**TASK TO COMPLETE:** Repeat exactly, and only, the lines below starting at the line that contains "Identify the document elements. Format: label [x1, y1, x2, y2]." and ending at the line that contains "text_box [56, 982, 420, 1052]", inclusive of both.

**Page layout parsing data:**

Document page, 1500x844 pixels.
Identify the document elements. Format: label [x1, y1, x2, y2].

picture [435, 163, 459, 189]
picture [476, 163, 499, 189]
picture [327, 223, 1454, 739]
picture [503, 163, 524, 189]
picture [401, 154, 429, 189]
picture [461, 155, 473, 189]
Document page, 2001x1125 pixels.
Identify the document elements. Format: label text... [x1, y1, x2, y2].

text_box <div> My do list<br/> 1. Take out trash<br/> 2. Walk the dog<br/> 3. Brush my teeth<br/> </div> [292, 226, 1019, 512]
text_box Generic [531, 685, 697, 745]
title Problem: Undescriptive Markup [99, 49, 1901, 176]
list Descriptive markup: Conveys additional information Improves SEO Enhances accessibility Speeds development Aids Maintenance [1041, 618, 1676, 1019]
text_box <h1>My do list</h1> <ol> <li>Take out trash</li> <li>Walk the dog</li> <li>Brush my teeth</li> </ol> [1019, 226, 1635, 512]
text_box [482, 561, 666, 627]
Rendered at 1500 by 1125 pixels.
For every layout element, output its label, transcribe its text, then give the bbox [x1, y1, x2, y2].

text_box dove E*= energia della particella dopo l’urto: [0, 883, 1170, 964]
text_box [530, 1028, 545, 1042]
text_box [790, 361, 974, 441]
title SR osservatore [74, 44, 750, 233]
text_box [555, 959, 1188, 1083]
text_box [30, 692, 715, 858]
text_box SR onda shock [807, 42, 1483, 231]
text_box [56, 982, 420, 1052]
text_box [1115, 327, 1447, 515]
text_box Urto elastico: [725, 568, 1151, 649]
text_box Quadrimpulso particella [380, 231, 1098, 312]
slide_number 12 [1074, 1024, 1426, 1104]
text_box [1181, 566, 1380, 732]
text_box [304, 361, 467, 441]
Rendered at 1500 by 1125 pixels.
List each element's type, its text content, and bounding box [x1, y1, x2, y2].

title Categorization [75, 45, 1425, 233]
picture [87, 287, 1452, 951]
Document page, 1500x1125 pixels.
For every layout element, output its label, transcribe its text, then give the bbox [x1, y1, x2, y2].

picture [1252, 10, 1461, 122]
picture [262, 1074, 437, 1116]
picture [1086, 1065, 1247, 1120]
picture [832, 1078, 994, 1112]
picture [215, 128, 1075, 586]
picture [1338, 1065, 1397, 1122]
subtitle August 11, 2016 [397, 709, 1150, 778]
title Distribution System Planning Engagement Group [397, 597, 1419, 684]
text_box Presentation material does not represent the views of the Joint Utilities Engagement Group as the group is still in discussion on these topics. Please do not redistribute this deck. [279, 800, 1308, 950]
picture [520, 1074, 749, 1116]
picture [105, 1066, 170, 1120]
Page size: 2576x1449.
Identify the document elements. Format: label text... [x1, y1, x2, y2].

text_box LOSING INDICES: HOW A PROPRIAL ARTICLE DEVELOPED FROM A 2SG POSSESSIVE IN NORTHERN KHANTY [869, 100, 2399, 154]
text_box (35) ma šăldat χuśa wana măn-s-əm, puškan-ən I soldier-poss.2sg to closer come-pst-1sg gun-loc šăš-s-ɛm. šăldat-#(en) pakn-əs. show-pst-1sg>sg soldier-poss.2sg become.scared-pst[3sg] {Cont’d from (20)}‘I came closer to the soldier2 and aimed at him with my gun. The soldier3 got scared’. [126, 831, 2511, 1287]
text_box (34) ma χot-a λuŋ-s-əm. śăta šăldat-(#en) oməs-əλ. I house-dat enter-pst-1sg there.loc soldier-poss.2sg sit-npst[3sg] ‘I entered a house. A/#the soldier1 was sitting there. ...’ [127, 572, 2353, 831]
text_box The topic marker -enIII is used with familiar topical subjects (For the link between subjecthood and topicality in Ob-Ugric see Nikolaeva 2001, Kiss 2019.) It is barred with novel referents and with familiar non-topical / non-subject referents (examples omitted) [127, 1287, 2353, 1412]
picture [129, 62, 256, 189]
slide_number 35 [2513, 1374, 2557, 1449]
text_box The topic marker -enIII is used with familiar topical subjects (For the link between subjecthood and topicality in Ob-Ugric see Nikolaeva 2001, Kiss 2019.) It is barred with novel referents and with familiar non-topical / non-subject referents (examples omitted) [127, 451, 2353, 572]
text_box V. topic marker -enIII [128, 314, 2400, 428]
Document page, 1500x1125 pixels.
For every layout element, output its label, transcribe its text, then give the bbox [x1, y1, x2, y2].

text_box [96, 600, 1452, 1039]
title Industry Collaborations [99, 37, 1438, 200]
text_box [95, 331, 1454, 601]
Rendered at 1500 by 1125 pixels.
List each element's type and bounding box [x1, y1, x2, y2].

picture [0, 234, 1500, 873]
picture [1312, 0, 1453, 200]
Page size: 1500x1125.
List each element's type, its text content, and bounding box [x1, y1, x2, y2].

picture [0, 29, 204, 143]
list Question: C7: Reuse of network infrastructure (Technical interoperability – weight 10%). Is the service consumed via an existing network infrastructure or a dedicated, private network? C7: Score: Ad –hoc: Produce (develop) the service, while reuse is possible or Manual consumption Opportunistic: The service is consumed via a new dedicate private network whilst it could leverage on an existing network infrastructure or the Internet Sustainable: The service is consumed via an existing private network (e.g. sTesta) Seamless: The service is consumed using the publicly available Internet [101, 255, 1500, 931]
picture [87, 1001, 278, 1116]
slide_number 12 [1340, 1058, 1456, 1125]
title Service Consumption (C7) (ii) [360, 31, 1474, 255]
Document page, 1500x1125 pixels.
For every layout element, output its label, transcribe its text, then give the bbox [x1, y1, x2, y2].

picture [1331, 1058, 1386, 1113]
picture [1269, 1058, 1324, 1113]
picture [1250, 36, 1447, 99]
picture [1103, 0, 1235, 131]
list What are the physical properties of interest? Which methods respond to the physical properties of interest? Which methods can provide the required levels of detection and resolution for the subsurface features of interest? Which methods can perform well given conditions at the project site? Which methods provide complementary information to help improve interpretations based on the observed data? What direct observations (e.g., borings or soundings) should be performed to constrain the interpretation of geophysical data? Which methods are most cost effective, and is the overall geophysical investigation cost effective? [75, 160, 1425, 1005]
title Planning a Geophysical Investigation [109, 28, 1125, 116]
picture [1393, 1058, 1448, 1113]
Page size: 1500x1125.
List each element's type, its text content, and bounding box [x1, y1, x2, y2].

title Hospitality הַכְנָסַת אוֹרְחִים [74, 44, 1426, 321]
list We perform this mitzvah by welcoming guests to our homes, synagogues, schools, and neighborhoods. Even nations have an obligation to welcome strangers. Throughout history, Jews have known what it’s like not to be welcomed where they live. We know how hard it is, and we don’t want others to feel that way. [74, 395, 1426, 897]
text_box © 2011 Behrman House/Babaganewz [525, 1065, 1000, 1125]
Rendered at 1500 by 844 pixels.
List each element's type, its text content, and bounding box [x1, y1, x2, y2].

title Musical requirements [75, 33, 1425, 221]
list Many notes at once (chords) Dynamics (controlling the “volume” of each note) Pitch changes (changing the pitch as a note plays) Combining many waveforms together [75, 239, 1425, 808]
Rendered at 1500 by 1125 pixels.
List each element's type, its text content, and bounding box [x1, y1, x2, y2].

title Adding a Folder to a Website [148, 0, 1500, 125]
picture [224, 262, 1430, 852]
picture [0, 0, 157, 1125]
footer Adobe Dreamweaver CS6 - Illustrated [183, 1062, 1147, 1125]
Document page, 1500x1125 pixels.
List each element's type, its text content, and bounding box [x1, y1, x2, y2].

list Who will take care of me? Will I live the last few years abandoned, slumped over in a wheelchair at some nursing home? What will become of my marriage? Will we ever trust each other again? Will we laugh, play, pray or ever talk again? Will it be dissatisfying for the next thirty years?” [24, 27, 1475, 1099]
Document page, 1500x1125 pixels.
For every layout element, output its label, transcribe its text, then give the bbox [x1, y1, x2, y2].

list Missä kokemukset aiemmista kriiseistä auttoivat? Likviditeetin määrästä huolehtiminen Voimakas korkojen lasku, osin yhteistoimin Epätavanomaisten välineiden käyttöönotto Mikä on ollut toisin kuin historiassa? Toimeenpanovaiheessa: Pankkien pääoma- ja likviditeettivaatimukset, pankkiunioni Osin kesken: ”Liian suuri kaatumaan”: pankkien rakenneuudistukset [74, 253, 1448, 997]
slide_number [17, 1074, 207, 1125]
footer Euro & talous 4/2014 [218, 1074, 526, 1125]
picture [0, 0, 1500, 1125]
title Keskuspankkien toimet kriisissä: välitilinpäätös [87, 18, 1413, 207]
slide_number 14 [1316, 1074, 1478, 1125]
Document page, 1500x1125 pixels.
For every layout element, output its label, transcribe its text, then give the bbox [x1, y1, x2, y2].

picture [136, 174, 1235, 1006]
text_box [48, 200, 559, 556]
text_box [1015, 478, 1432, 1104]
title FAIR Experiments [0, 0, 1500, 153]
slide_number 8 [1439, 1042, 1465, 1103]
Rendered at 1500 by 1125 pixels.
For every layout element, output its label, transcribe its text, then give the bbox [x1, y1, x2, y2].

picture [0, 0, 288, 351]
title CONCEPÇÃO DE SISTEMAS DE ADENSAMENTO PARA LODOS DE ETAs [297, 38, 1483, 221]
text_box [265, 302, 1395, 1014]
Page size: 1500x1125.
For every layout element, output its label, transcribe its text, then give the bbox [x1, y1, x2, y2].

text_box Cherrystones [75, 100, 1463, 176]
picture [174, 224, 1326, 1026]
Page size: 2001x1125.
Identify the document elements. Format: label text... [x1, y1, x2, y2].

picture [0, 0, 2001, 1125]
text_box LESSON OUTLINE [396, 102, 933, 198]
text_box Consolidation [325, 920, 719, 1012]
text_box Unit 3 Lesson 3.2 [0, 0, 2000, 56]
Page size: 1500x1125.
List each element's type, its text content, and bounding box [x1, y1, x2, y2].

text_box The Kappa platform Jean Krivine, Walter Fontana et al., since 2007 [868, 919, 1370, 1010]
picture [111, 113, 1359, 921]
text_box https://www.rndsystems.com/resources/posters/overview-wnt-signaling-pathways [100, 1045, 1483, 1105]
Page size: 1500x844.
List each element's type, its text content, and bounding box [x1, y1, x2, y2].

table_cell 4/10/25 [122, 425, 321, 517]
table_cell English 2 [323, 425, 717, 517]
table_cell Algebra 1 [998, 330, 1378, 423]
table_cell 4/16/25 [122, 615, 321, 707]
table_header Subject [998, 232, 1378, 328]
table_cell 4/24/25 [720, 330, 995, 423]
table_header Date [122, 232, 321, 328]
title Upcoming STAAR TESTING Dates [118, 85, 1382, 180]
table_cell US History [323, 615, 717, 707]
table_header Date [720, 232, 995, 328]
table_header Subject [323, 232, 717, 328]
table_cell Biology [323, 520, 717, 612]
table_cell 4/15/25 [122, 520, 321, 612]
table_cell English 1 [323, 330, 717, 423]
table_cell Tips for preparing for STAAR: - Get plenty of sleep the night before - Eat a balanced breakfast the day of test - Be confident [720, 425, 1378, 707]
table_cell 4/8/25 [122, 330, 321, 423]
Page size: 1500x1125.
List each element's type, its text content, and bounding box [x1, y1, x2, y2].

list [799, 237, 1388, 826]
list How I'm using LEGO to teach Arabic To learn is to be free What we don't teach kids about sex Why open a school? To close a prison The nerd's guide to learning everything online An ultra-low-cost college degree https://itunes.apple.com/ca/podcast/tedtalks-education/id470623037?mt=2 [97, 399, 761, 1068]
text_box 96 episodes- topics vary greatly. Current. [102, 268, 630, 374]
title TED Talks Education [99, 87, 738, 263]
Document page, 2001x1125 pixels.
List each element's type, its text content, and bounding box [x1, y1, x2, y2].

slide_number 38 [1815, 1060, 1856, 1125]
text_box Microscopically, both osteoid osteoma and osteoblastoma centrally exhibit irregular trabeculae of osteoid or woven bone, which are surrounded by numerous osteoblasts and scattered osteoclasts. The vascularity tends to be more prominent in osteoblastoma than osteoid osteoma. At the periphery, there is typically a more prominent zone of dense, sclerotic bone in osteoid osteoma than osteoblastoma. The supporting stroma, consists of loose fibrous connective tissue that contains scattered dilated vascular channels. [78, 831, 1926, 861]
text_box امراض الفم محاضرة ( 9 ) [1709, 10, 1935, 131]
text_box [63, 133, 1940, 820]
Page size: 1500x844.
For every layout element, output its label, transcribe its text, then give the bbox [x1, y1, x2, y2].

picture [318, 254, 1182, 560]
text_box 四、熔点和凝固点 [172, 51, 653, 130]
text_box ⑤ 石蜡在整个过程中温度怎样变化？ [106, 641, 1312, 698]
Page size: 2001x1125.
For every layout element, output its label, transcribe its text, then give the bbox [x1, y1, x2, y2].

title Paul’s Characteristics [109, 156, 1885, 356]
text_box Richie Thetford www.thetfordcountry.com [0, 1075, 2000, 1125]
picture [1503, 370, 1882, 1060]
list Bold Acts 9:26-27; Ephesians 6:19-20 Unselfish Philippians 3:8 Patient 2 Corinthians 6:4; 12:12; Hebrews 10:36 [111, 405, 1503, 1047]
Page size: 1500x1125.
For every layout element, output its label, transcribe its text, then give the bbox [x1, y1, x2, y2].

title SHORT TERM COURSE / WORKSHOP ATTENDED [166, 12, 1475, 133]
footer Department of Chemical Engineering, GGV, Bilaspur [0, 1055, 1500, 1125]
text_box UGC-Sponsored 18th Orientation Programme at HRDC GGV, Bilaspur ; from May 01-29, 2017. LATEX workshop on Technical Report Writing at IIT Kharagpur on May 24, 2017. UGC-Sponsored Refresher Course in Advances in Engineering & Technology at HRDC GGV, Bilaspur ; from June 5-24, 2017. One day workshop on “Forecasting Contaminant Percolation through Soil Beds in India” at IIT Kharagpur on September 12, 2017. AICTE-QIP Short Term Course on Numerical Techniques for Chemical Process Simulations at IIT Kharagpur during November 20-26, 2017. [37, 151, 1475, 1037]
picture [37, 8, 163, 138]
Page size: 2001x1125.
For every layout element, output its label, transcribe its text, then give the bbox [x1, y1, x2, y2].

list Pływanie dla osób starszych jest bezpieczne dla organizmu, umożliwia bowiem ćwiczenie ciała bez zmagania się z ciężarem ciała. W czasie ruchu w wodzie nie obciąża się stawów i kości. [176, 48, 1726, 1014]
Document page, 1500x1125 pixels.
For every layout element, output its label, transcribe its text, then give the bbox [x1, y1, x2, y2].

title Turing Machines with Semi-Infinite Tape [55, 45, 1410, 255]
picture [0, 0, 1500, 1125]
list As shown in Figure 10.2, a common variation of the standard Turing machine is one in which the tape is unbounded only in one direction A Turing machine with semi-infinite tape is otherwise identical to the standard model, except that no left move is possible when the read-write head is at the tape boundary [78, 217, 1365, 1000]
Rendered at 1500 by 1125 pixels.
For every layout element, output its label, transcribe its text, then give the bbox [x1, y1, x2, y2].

**RESPONSE AREA:**
Identify the document elements. Format: label [x1, y1, x2, y2].

picture [435, 163, 459, 189]
picture [476, 163, 499, 189]
picture [327, 223, 1454, 739]
picture [503, 163, 524, 189]
picture [401, 154, 429, 189]
picture [461, 155, 473, 189]
Document page, 2001x1125 pixels.
Identify the document elements. Format: label text... [x1, y1, x2, y2].

text_box <div> My do list<br/> 1. Take out trash<br/> 2. Walk the dog<br/> 3. Brush my teeth<br/> </div> [292, 226, 1019, 512]
text_box Generic [531, 685, 697, 745]
title Problem: Undescriptive Markup [99, 49, 1901, 176]
list Descriptive markup: Conveys additional information Improves SEO Enhances accessibility Speeds development Aids Maintenance [1041, 618, 1676, 1019]
text_box <h1>My do list</h1> <ol> <li>Take out trash</li> <li>Walk the dog</li> <li>Brush my teeth</li> </ol> [1019, 226, 1635, 512]
text_box [482, 561, 666, 627]
Rendered at 1500 by 1125 pixels.
For every layout element, output its label, transcribe its text, then give the bbox [x1, y1, x2, y2].

text_box dove E*= energia della particella dopo l’urto: [0, 883, 1170, 964]
text_box [530, 1028, 545, 1042]
text_box [790, 361, 974, 441]
title SR osservatore [74, 44, 750, 233]
text_box [555, 959, 1188, 1083]
text_box [30, 692, 715, 858]
text_box SR onda shock [807, 42, 1483, 231]
text_box [56, 982, 420, 1052]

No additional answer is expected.